To port this algorithm to the GPU, we use the parallel algorithms library Thrust, distributed as part of the CUDA Toolkit. Thrust provides parallel sorting, searching, and prefix summing algorithms that are particularly useful in porting particle algorithms. To construct the neighbor list on the GPU, we follow the basic approach used by Canaba, a product of the Particle Co-Design Center:
- Sort the particles on each grid by bin, using a parallel counting sort. We use Thrust's `exclusive\_scan` function to implement the prefix sum phase of the sort, and hand-coded kernels for the rest. This step does not actually involving rearranging the particle data - rather, we compute a permutation that would put the particles in order without actually reordering them.

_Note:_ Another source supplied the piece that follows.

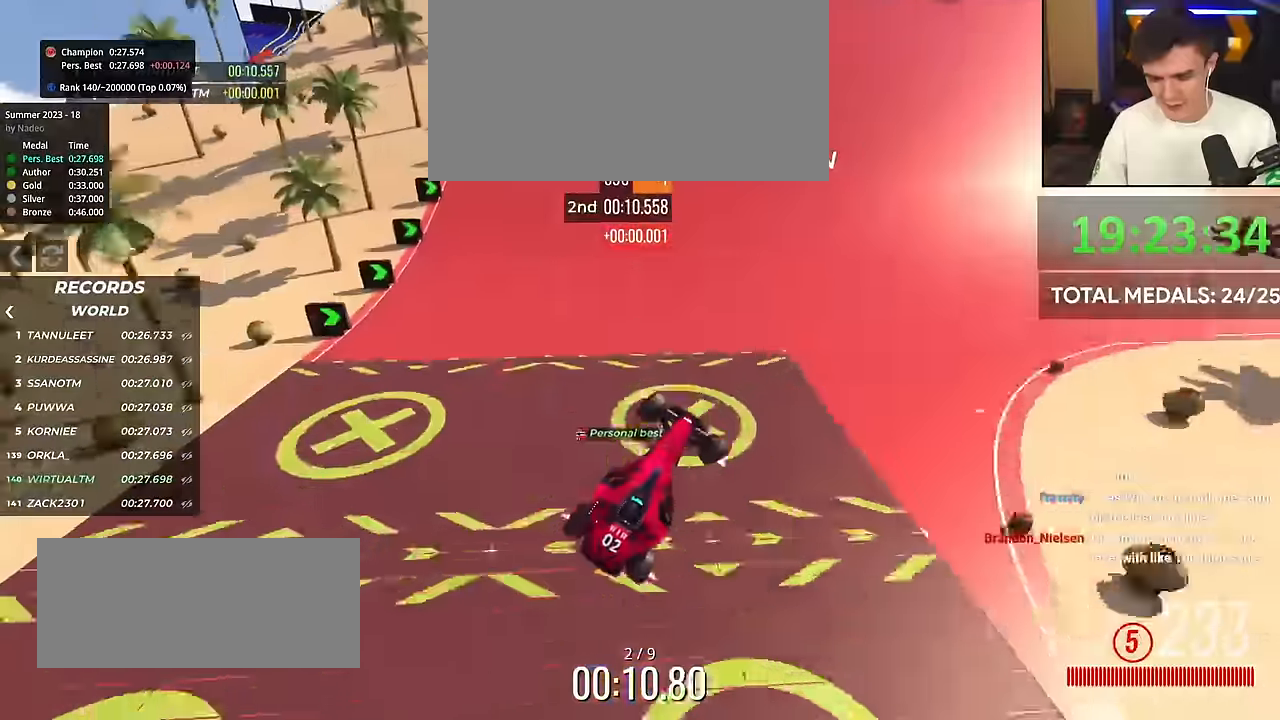
{"keys": ["brake", "right", "up"], "events": []}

- Once the particles are sorted by bin, we can loop over the particles in neighboring bins. We make two passes over the particles. First, we launch a kernel to count the number of collision partners for each particle.
- Then, we sum these numbers and allocate space for our neighbor list.

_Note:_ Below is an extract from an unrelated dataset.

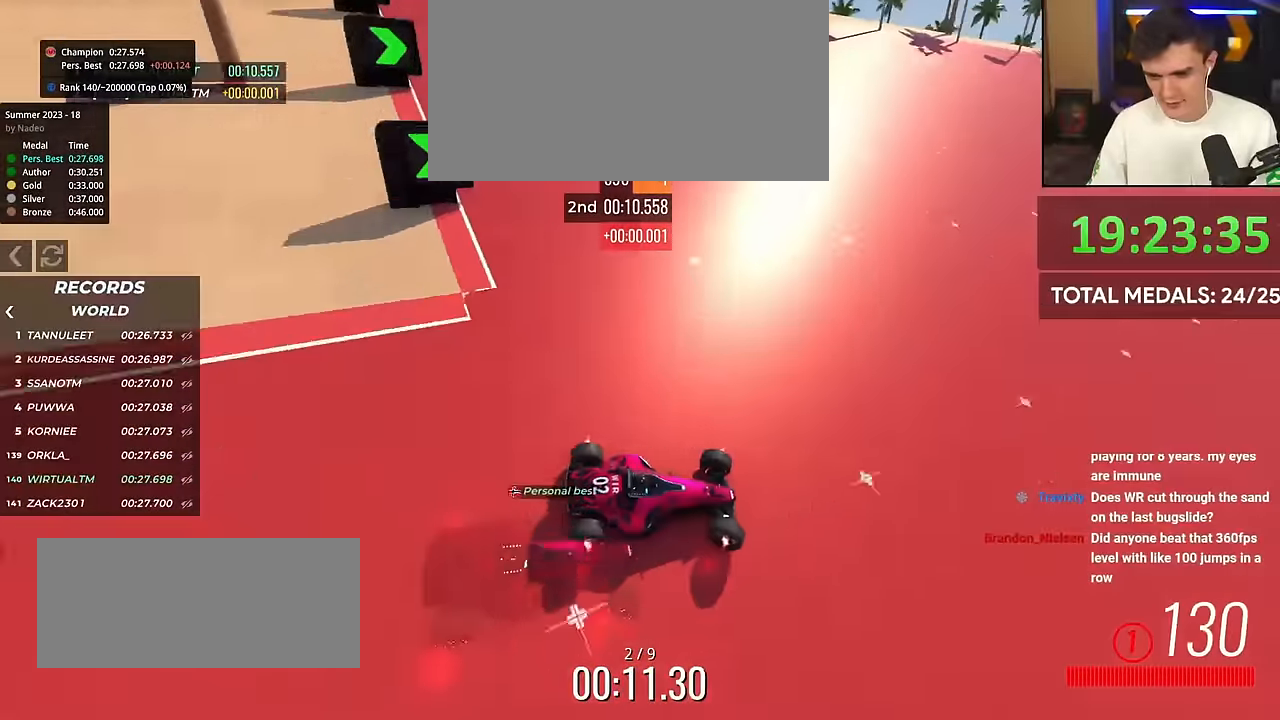
{"keys": ["left", "up"], "events": [[384, "brake", "up"], [434, "left", "down"], [434, "right", "up"]]}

- Finally, we make a another pass over the particles, putting them into to list at the appropriate place.
Note that we build a \emph{full} neighbor list, meaning that if particle $i$ appears in particle $j$'s list, then particle $j$ also appears in particle $i$'s list. This simplifies the force-computation step when using these lists, since the forces and torques for a given particle can be updated without atomics.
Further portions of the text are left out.